Output each line of the data below exactly, omitting any image.

[Source records]
****************

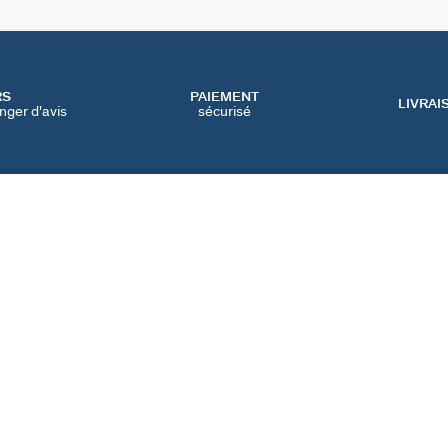
RS
PAIEMENT
LIVRAI
nger d'avis
sécurisé
SERVICES
CATEGORIES
CONT
NOS SERVICES EN LIGNE
BIJOUX FÊTE DES MÈRES
NOUS 
NOS SERVICES EN
BIJOUX BLACK FRIDAY
FAQ
MAGASIN
BIJOUX SOLDES
PRÉFÉ
IQUE
NOTRE GUIDE PERÇAGE
NOTRE GUIDE
D'ENTRETIEN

****************

Task answer |
RS
PAIEMENT
LIVRAI
nger d'avis
sécurisé
SERVICES
CATEGORIES
CONT
NOS SERVICES EN LIGNE
BIJOUX FÊTE DES MÈRES
NOUS 
NOS SERVICES EN
BIJOUX BLACK FRIDAY
FAQ
MAGASIN
BIJOUX SOLDES
PRÉFÉ
IQUE
NOTRE GUIDE PERÇAGE
NOTRE GUIDE
D'ENTRETIEN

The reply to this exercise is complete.